(Beginning of SUPPLIED DATA)
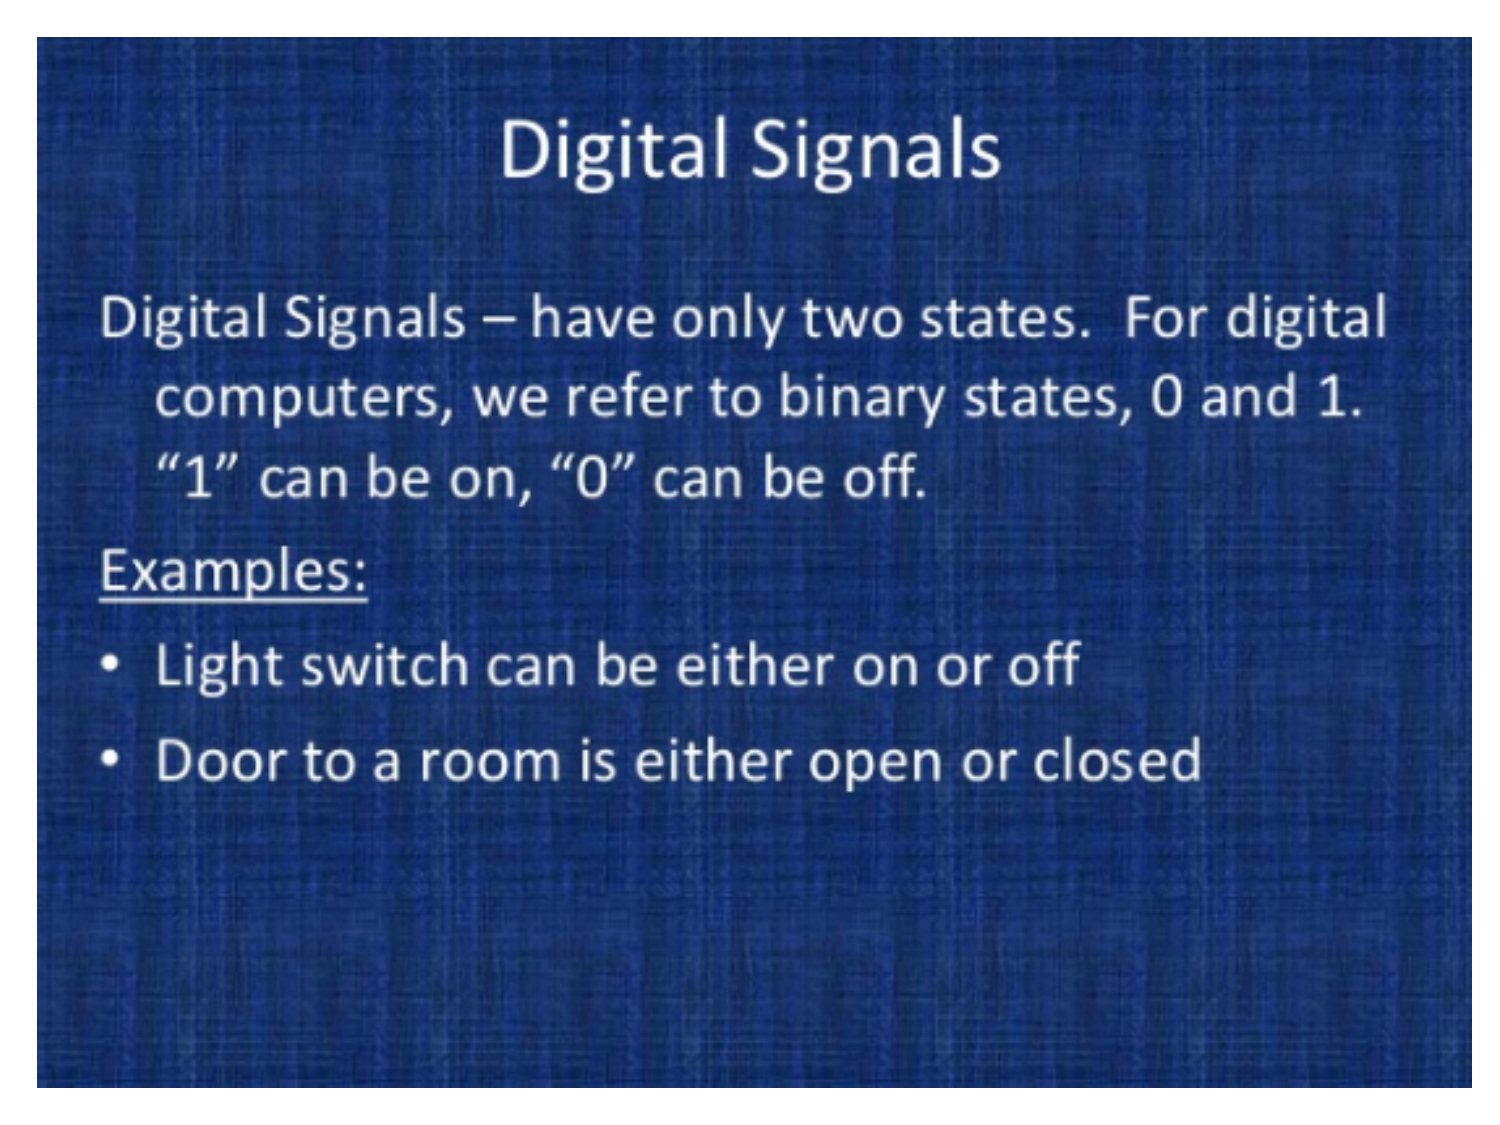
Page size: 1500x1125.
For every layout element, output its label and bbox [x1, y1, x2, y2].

picture [37, 37, 1472, 1088]
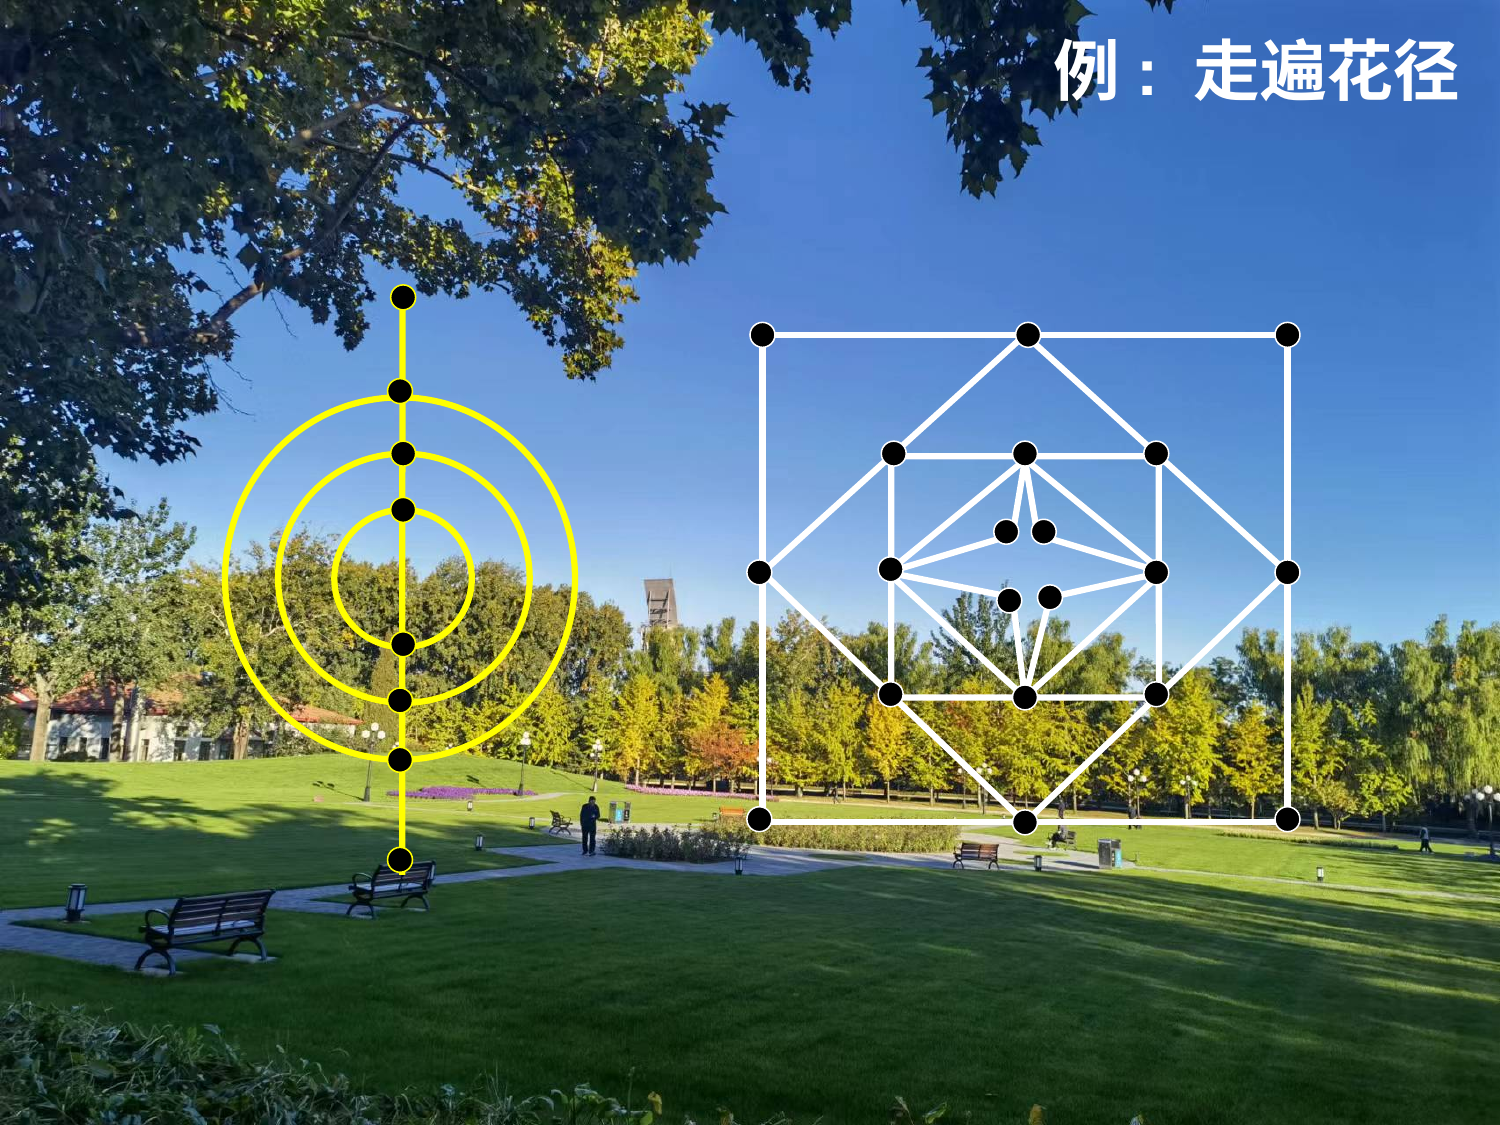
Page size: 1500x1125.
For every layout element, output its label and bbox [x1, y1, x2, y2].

picture [0, 0, 1500, 1125]
text_box [746, 322, 1300, 835]
text_box [224, 284, 575, 875]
(End of SUPPLIED DATA)
**TASK**
Would you return the records exactly, keeping out every picture?

**RESULT FOR THIS TASK**
Page size: 1500x1125.
For every layout element, output its label and bbox [x1, y1, x2, y2].

picture [37, 37, 1472, 1088]
Page size: 1500x1125.
For every layout element, output its label and bbox [x1, y1, x2, y2].

picture [0, 0, 1500, 1125]
text_box [746, 322, 1300, 835]
text_box [224, 284, 575, 875]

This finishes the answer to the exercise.